Au regard du processus mis en œuvre par le site web en question, la Cour Européenne estime que :

- Lorsque ces informations ne sont rendues accessibles que par un lien hypertexte communiqué au consommateur, ces informations ne sont pas "fournies" au consommateur au sens de l’article 5.

- La page web reproduisant les CGV ne constitue pas, en soi, un support durable au sens de l'article 5 dès lors que cette page peut être modifiée à tout moment. La Cour précise que ce système ne permet pas au consommateur de stocker ces informations de manière à pouvoir y accéder et à les reproduire telles quelles pendant une durée appropriée en dehors de toute possibilité de modification unilatérale de leur contenu par le vendeur.

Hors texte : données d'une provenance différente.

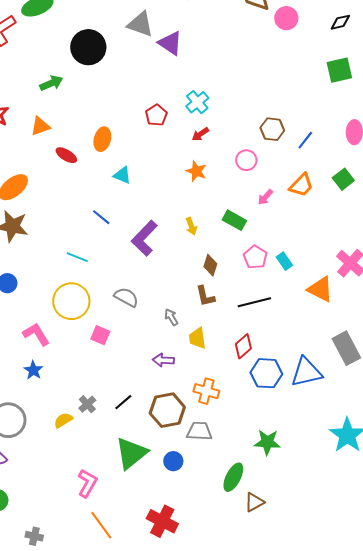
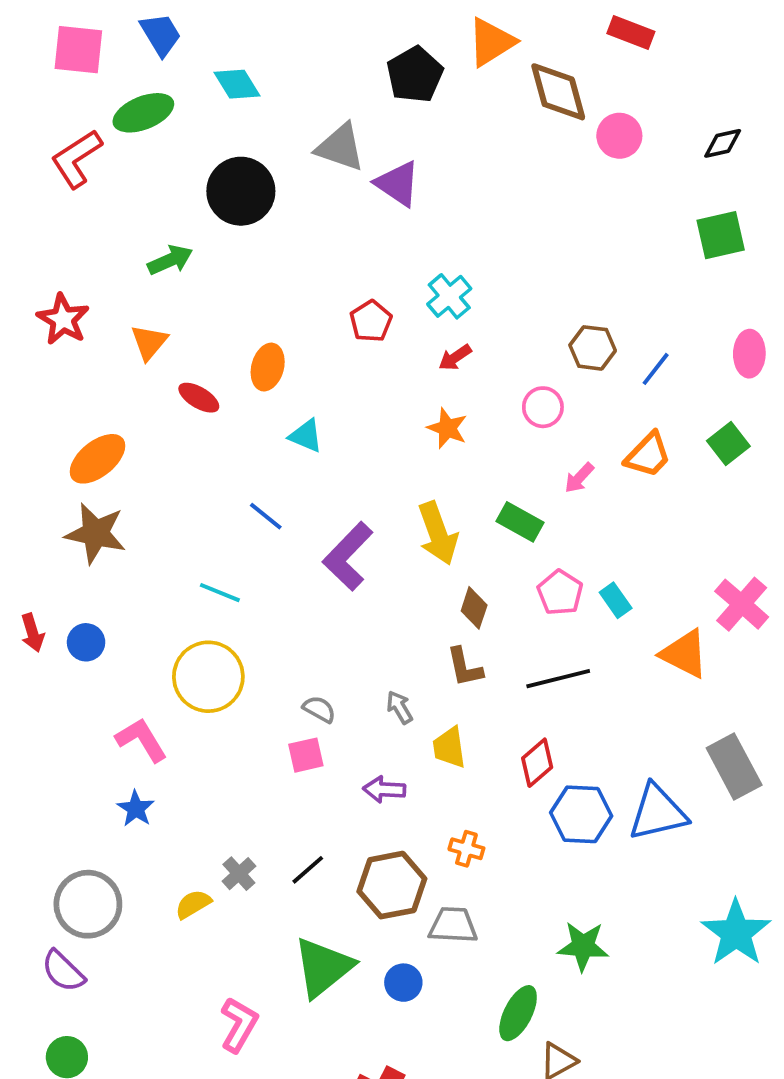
orange triangle: (40, 126) -> (149, 342), turned -30
yellow arrow: (191, 226) -> (438, 533), size x1.8
gray semicircle: (126, 297) -> (319, 709), moved, size x0.7
pink square: (100, 335) -> (306, 755), moved, turned -36
orange cross: (206, 391) -> (466, 849), size x0.7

Cette décision, même si elle vise un cas d'espèce, va sans doute avoir un impact sur les sites de e-commerce actuels lesquels dans leur grande majorité se contentent de renvoyer à leur CGV via un lien hypertexte sans autre type de communication.

Il est vraisemblable que ces sites devront adapter leur pratique afin de se conformer à cette nouvelle appréciation de la Cour Européenne qui doit en principe s'imposer aux juridictions nationales.

Le non respect des dispositions de l'article 5 de la directive (transposé en droit français par l'article L.121-19 du code de la consommation) peut avoir des conséquences importantes : en dehors d'une amende de 1.500 euros, le délai de rétractation passe automatiquement de 7 jours à 3 mois.